Set problem.
Count how many lines in the rows below contain the string "left". Reply with the number alone.
********
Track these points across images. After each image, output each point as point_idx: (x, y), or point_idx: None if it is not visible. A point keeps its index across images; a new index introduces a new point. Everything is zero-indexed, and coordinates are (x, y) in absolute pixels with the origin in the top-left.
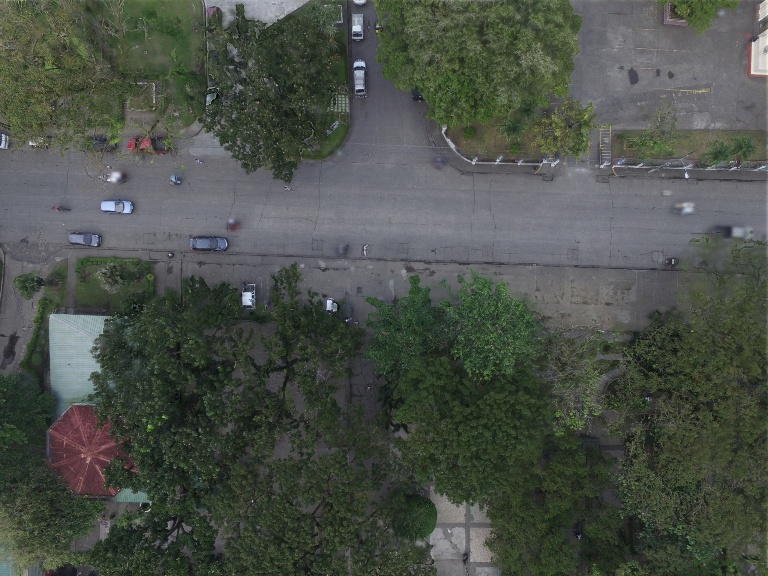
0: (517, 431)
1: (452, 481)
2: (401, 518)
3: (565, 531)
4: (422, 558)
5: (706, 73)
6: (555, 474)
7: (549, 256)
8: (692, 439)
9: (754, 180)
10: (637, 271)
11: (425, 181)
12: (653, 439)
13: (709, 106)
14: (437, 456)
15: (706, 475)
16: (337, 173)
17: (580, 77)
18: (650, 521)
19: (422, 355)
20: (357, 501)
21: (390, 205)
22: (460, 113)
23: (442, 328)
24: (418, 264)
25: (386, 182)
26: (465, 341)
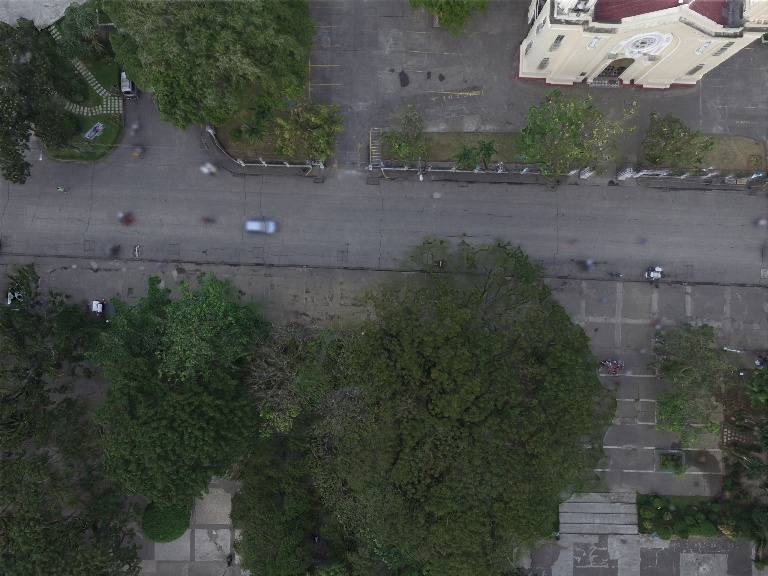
********
The result.
1